Il nostro organico si presta ad essere molto più che semplice immondizia. Da esso si può trarre concime, fertilizzante per i campi e gas energetico di uso quotidiano: il biometano. Considerando che in media un italiano medio produce circa 80 kilogrammi di organico all’anno, il riciclo si presta come soluzione eccellente per sbarazzarsi di questi rifiuti.
IL RICICLO DELL’ORGANICO – Pertanto, come avviene il riciclo dell’organico? L’organico viene raccolto grazie alla raccolta differenziata. Dopodiché, i bustoni vengono accumulati e trasportati in stabilimenti appositi. Prima di accedervi, una bilancia è posta agli esterni di questi stabilimenti, in modo da valutare la massa e il peso dei camion, in entrata e in uscita.
Si ricorda che l’organico è biodegradabile al 100%, ma comunque all’interno dei bustoni è mischiato a plastica, alluminio e altro. Il primo step pertanto è eseguire ciò che non abbiamo fatto bene a casa: smistamento differenziato. All’interno degli stabilimenti, delle braccia meccaniche sollevano le grandi masse di buste di organico per deporle in imbuti trituratori. Qui le buste vengono smembrate, aperte e fatte a brandelli. I brandelli finiscono su dei tapis roulant, risalendo verso altri imbuti con rulli e fori, simili a setacci. Vengono separati tutti gli elementi metallici, infatti questo processo si chiama deferrizzazione. Il materiale di scarto selezionato finisce in delle vasche, pronto per essere smaltito in seguito.
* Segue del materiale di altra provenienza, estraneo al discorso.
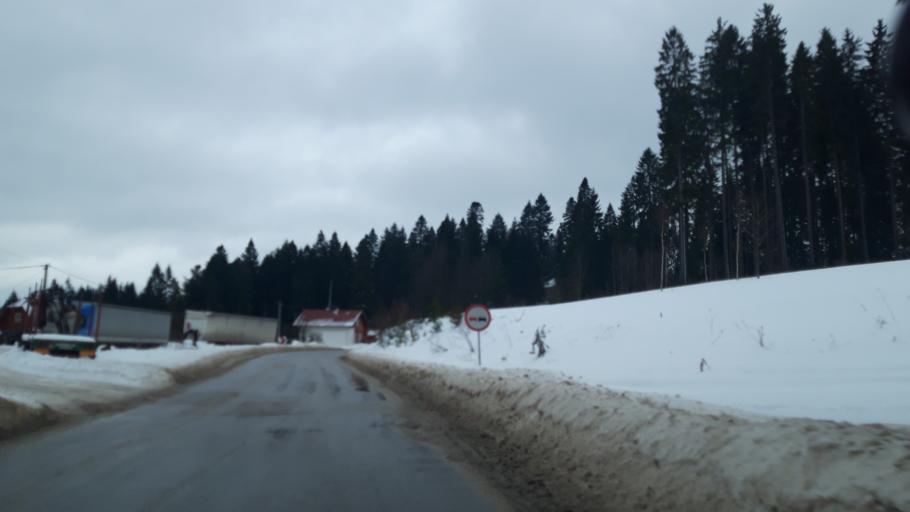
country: BA
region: Republika Srpska
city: Han Pijesak
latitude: 44.0798
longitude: 18.9523
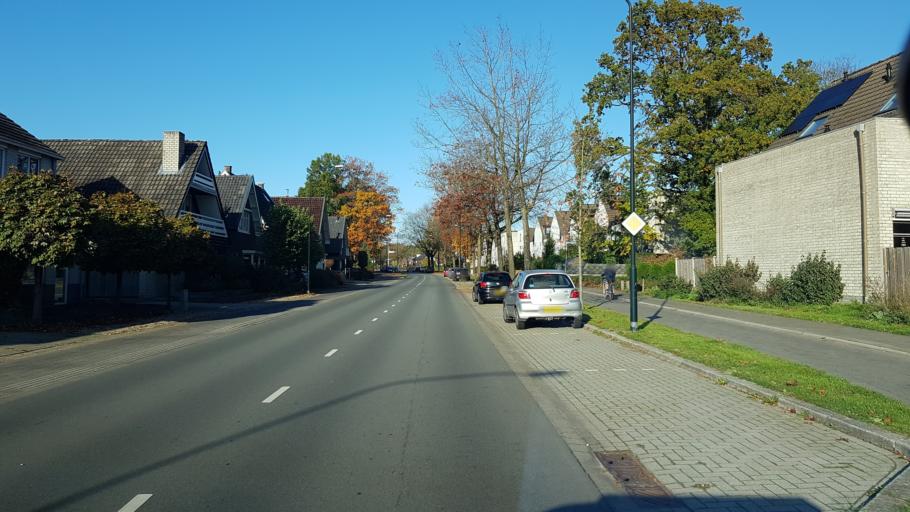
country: NL
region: Gelderland
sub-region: Gemeente Apeldoorn
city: Apeldoorn
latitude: 52.2033
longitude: 5.9445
La parte organica di rifiuti, ovvero la parte riciclabile, finisce in vasche diverse con presenza di acqua. Si determina dunque una purea fangosa. A cosa serve questa purea? Il liquame, per mezzo di un complesso sistema di tubature, finisce in enormi container chiamati biodigestori. Tuttavia vi è una fase intermedia: il liquame possiede ancora dei frammenti solidi nella sua consistenza. Tali frammenti vanno rimossi. Si procede pertanto ad una fase di rimozione all’interno del desabbiatore che scarta tutta la parte solida.
Dentro il biodigestore avviene un processo chiamato digestione anaerobica, ovvero senza ossigeno. Analogamente a quello che succede nel nostro stomaco, dove i succhi gastrici trasformano il cibo, nel biodigestore, ad una certa temperatura di circa 41° C, i batteri trasformano la materia organica in biogas (attenzione, biogas non biometano). Il biometano è il risultato di un processo di raffinazione del biogas, che viene prodotto nel biodigestore con una percentuale di metano del 65%, il resto è prevalentemente CO2 e altri gas e secondari. Il biogas prodotto è più leggero quindi tende a salire verso l’alto.
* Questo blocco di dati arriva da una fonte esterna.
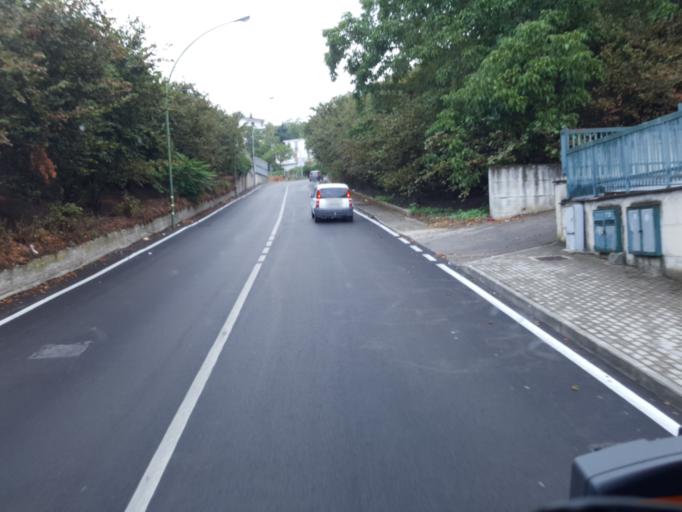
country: IT
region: Campania
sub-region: Provincia di Napoli
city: Carbonara di Nola
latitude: 40.8788
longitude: 14.5818
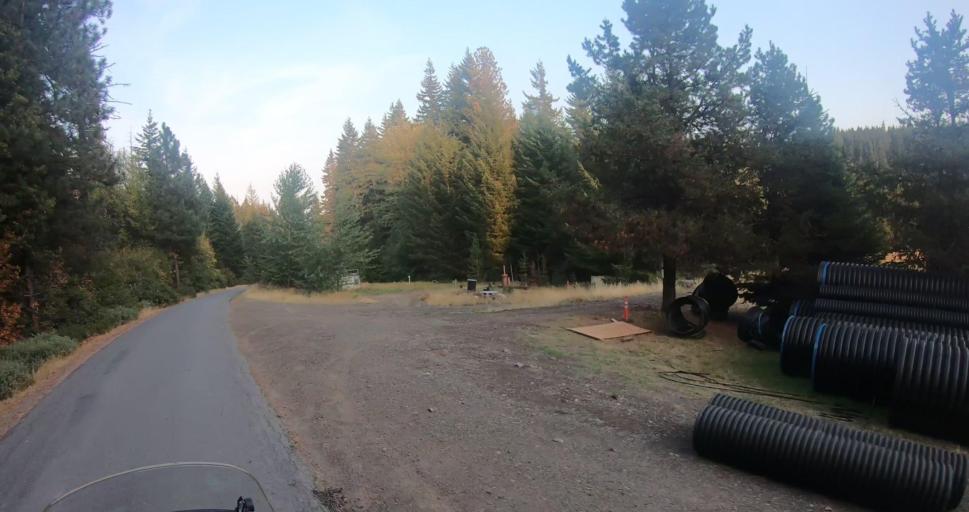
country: US
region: Oregon
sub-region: Hood River County
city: Odell
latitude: 45.4647
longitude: -121.6253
Da tubi posti in alto viene trasportato in una struttura con cupole, dove stanzia brevemente, per poi essere trasportato in diversi container, dove viene raffinato il biometano. Una volta ultimato, il biometano avrà una concentrazione di metano almeno pari al 97,5%. Questa è la soglia minima per andare poi nella rete di trasporto nazionale. Tali impianti producono sei milioni e mezzo di metri cubi di biometano, ovvero tre volte di più di quanto questo impianto consumi, risultando molto più che autosufficiente.
Abbiamo ottenuto il metano, ma di tutto quel liquido cosa se ne fa?
Tale liquame si chiama ora digestato. Questo composto raggiunge nuovamente le vasche tramite dei tubi. La parte solida e la parte liquida vengono nuovamente divisi. Quella liquida ritorna nella vasca iniziale per generare nuova purea.
La parte solida, invece, diventerà compost. Viene prima mischiata con gli sfalci d’erba dei nostri giardini delle nostre città e viene stoccata in gigantesche camere chiamate biocelle. Questo materiale rimane lì circa 20 giorni, durante i quali avverrà una fermentazione, questa volta aerobica, cioè con ausilio di ossigeno. È così che si trasforma uno scarto in compost di qualità (praticamente il terriccio che si usa in agricoltura o anche in casa per dare nuova linfa vitale alle nostre piantine).
In conclusione, l’organico è il primo tra i rifiuti che dimostra come il riciclo sia di vitale importanza per noi, in quanto risorsa, e per la sostenibilità dell’ambiente.